** WHAT YOU SHOULD DO **
Change every "family" to "fam." in the lines running from the one with "family: Lebertiidae" through the end of the rows, and write out those lines with nothing else altered.

** RAW RECORDS **
- - - -

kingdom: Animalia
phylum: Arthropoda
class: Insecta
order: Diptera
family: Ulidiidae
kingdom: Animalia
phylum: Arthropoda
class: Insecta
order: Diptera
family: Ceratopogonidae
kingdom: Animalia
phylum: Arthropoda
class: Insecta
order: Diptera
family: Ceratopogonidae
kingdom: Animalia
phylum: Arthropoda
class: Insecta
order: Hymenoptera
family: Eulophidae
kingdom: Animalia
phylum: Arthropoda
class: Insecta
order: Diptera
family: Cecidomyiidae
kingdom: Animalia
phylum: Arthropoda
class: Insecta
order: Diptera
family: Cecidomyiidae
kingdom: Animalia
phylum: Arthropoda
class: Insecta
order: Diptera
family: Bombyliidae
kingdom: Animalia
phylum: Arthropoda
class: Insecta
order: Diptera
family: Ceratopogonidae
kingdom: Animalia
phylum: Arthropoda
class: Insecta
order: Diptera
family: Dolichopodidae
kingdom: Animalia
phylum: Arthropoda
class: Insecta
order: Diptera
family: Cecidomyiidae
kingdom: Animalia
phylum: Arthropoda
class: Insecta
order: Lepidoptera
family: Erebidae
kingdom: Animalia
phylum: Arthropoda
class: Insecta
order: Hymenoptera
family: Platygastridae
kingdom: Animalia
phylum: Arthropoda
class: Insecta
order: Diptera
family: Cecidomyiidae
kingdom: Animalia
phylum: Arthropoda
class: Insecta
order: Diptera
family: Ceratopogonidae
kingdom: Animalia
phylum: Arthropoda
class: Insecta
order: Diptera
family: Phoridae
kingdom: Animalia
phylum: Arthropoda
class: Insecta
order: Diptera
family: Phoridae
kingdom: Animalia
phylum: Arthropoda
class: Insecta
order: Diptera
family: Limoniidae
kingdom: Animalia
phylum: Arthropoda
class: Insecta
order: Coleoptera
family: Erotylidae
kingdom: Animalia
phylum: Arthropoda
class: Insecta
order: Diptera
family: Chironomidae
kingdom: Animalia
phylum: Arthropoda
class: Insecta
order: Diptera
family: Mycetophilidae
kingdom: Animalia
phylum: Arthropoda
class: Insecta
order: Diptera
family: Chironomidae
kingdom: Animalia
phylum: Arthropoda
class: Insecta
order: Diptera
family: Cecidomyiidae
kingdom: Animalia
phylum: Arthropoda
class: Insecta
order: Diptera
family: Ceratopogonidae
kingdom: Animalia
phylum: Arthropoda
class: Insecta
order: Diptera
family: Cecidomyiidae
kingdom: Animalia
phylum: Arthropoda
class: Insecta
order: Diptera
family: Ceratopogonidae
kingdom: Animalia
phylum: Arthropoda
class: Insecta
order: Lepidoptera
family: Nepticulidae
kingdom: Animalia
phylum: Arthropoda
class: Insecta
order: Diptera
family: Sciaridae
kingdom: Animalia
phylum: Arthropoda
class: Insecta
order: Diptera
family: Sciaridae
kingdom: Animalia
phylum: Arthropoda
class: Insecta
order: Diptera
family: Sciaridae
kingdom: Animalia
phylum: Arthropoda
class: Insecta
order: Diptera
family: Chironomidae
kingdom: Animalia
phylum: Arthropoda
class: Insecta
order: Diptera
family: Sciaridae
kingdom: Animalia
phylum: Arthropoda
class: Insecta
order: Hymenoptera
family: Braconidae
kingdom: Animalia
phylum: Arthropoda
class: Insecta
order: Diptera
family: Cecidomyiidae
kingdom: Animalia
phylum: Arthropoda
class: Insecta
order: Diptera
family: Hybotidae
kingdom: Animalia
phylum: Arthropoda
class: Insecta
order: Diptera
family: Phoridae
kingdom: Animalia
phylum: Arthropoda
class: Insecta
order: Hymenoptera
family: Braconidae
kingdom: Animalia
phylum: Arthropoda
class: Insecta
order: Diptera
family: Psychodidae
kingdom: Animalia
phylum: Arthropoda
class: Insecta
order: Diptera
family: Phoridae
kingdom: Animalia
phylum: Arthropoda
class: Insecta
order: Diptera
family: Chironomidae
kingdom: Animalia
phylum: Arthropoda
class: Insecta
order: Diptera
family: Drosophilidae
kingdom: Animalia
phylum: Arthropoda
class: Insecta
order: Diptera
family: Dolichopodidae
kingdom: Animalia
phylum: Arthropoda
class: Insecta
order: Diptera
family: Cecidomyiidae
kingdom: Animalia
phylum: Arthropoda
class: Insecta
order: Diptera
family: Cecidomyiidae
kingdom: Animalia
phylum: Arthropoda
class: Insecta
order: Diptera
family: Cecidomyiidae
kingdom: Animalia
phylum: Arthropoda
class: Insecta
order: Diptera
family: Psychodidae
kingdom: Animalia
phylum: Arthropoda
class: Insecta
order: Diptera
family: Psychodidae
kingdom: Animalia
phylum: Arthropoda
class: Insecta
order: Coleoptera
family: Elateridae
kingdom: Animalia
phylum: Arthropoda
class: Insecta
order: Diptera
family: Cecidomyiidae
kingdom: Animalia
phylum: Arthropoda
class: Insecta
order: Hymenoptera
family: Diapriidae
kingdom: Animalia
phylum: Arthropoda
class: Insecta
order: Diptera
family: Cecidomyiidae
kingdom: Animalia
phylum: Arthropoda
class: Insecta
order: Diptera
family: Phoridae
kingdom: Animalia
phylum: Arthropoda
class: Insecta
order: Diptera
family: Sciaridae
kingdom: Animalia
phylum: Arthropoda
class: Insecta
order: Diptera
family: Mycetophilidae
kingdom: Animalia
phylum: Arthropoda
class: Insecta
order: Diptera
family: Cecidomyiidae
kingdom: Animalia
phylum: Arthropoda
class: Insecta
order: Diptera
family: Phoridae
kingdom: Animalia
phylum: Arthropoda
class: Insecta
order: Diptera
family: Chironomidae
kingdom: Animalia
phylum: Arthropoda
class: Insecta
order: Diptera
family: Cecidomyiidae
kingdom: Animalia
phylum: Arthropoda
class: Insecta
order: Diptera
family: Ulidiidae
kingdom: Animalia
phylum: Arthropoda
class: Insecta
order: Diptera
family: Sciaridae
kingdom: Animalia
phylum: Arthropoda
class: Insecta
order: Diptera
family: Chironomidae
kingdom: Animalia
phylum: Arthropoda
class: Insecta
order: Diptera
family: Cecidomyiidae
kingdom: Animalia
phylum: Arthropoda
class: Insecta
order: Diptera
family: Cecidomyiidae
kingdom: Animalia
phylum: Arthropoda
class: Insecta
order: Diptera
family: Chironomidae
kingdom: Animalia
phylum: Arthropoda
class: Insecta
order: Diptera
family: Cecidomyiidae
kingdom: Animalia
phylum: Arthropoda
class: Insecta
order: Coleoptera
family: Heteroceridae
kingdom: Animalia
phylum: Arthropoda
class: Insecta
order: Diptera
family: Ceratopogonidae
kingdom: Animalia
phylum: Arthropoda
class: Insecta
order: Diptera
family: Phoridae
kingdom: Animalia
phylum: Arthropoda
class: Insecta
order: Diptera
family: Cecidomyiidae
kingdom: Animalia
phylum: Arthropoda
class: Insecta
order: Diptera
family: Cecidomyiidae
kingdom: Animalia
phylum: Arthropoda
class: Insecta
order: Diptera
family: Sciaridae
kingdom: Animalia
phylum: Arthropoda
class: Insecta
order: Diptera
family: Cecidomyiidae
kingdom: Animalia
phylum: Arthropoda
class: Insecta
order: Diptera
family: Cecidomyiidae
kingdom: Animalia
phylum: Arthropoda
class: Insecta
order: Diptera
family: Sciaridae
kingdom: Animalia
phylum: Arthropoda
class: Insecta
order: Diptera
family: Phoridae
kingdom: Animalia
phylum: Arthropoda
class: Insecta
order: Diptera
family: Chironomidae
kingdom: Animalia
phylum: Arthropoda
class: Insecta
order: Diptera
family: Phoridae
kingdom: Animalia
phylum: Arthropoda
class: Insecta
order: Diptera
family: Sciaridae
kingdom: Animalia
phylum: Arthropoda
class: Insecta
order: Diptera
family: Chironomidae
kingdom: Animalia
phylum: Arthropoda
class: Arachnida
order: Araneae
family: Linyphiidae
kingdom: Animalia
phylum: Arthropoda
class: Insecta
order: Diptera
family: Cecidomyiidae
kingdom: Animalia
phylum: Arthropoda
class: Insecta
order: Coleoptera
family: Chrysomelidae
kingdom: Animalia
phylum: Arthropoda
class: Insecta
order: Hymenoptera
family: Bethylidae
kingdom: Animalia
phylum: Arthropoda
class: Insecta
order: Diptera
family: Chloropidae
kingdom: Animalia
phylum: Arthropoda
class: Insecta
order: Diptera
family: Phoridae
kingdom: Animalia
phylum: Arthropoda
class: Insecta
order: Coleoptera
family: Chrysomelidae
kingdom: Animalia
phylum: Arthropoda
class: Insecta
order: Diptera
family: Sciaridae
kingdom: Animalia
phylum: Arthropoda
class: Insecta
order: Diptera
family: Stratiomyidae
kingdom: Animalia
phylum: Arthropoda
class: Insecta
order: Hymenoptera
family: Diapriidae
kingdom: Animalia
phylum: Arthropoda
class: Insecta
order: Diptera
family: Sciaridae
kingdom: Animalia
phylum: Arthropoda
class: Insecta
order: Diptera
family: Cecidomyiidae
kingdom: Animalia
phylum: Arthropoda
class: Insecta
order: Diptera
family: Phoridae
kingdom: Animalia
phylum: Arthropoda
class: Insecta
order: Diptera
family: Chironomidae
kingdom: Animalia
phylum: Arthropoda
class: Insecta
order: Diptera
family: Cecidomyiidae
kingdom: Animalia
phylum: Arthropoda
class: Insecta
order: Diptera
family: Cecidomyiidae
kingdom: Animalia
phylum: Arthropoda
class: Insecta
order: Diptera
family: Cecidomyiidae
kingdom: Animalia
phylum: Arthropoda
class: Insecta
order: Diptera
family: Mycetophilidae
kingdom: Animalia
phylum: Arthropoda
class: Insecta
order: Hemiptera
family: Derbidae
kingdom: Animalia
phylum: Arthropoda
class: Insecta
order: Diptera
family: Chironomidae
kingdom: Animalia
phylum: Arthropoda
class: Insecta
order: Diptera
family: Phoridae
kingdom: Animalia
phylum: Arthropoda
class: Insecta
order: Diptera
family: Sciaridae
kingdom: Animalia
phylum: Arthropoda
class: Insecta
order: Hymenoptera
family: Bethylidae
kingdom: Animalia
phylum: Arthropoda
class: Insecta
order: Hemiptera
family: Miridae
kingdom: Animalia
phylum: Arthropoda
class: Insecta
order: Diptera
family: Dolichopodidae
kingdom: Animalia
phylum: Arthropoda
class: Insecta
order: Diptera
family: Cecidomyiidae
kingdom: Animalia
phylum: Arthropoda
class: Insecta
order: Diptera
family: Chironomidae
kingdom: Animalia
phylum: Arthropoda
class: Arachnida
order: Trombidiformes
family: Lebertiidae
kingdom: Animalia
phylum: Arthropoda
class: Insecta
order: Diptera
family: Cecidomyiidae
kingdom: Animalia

- - - -

** RESULT OF THIS TASK **
fam.: Lebertiidae
kingdom: Animalia
phylum: Arthropoda
class: Insecta
order: Diptera
fam.: Cecidomyiidae
kingdom: Animalia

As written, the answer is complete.